Independent record stores have reported a 44% rise in sales of vinyl records in the first half of the year, according to the Entertainment Retailers' Association.

These are actually new records – not sales of second hand LPs – but no one is anticipating that vinyl is staging a coup that will usurp CDs and digital downloads.

Many artists are producing a limited number of vinyl albums, that often come with a download code, so the purchaser can have both the LP and a digital version for phone or iPad.

Best selling vinyl in Indie shops this year, so far, has been David Bowie's The Next Day. Boards of Canada and Stereophonics came second and third.

Second hand records are still major sellers in these stores, with boxes of old 12inch long playing records being perused by enthusiasts who value, what they claim is, the warmer and richer sound that is obtained from grooves rather than digital.

My record collection of 2,000 albums now resides in Ireland: I passed them on to my musician son-in-law Ronan.

It's great that vinyl is having a revival. The cassette first mounted an attack against it in the 1960s but I always preferred an album. It was far more substantial and had an artistic front cover and acres of sleeve notes on the back. I could go into a raptures over a double fold sleeve.

I never did take to cassettes, which went wonky far too easily. If I wanted a tape, I recorded my own from my record player. But the writing was on the wall when CDs entered the fray. It was only going to be a matter of time before vinyl died. Or so I thought.

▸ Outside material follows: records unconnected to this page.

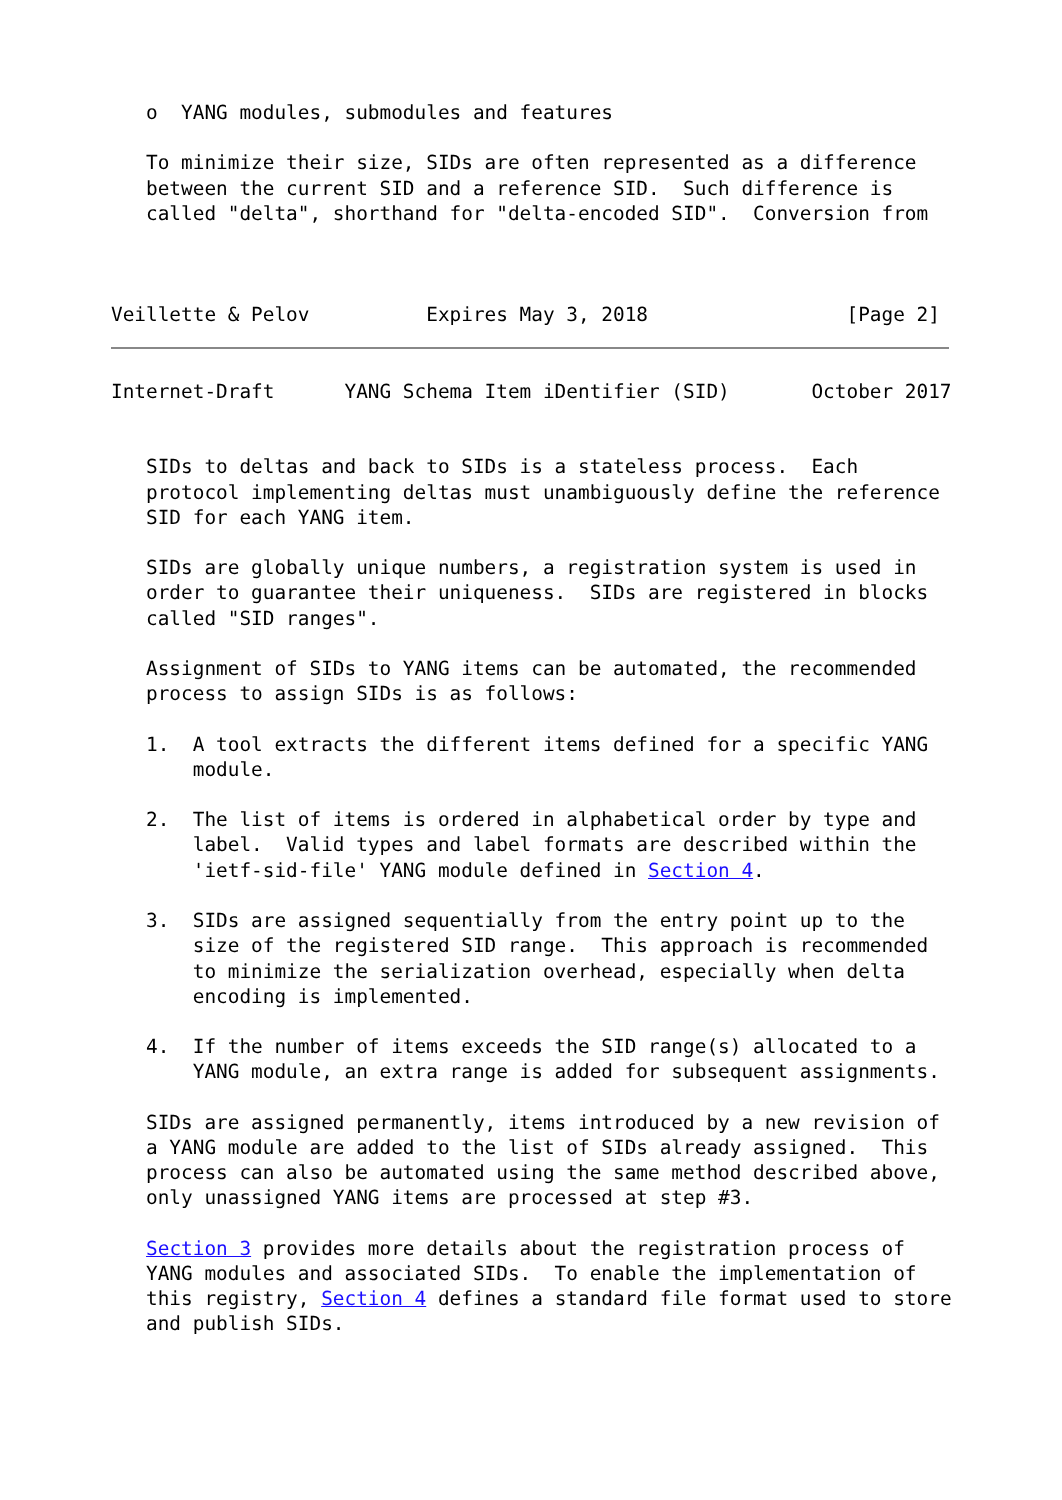o  YANG modules, submodules and features

   To minimize their size, SIDs are often represented as a difference
   between the current SID and a reference SID.  Such difference is
   called "delta", shorthand for "delta-encoded SID".  Conversion from



Veillette & Pelov          Expires May 3, 2018                 [Page 2]
Internet-Draft      YANG Schema Item iDentifier (SID)       October 2017


   SIDs to deltas and back to SIDs is a stateless process.  Each
   protocol implementing deltas must unambiguously define the reference
   SID for each YANG item.

   SIDs are globally unique numbers, a registration system is used in
   order to guarantee their uniqueness.  SIDs are registered in blocks
   called "SID ranges".

   Assignment of SIDs to YANG items can be automated, the recommended
   process to assign SIDs is as follows:

   1.  A tool extracts the different items defined for a specific YANG
       module.

   2.  The list of items is ordered in alphabetical order by type and
       label.  Valid types and label formats are described within the
       'ietf-sid-file' YANG module defined in Section 4.

   3.  SIDs are assigned sequentially from the entry point up to the
       size of the registered SID range.  This approach is recommended
       to minimize the serialization overhead, especially when delta
       encoding is implemented.

   4.  If the number of items exceeds the SID range(s) allocated to a
       YANG module, an extra range is added for subsequent assignments.

   SIDs are assigned permanently, items introduced by a new revision of
   a YANG module are added to the list of SIDs already assigned.  This
   process can also be automated using the same method described above,
   only unassigned YANG items are processed at step #3.

   Section 3 provides more details about the registration process of
   YANG modules and associated SIDs.  To enable the implementation of
   this registry, Section 4 defines a standard file format used to store
   and publish SIDs.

But it hasn't. It is maintaining a small grip on the music industry. And it is small.

Last year, vinyl sales were £5.7 million, while CDs sold £447 million and digital downloads raked in £383 million.

We'll never recapture those halcyon days when Saturday entailed going to a record shop equipped with sound booths to choose the latest seven inch single, but at least vinyl promises to be around for a while longer yet.